[Stored data entries]
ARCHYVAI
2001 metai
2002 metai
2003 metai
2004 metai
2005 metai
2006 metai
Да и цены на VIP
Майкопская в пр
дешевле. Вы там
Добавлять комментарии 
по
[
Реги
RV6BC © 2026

==

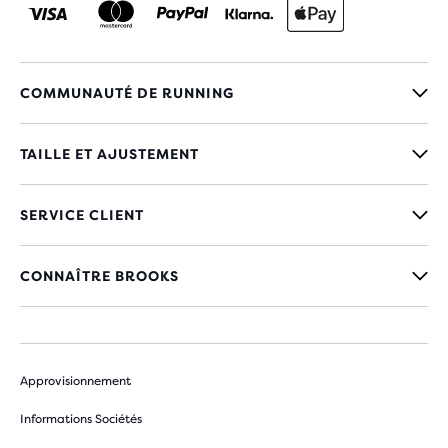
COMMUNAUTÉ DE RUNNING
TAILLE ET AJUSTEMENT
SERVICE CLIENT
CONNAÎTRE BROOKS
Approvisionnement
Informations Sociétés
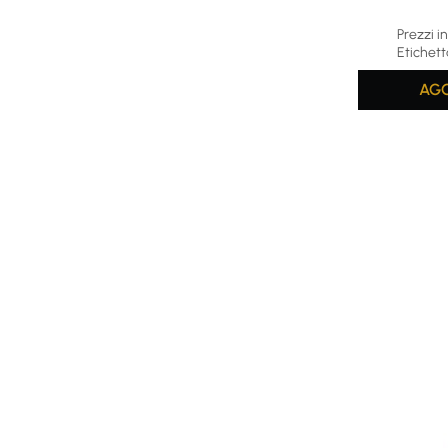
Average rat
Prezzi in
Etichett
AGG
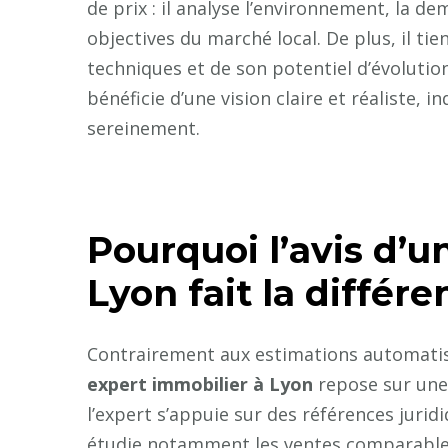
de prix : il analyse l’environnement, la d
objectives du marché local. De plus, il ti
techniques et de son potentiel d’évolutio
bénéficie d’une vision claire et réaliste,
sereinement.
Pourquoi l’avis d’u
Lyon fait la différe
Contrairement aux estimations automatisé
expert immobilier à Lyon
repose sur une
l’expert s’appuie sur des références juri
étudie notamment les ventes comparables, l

---

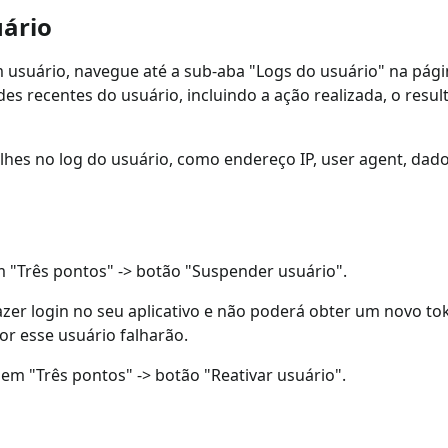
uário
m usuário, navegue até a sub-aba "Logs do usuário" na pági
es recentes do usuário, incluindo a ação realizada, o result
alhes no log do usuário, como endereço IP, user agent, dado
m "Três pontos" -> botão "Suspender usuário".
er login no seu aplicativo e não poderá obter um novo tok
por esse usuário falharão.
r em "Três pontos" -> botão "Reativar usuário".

_EXERCISE REQUIREMENTS_:
Tally every line of the data that includes "usuário". Report the number and nothing more.

_WRITTEN ANSWER_:
6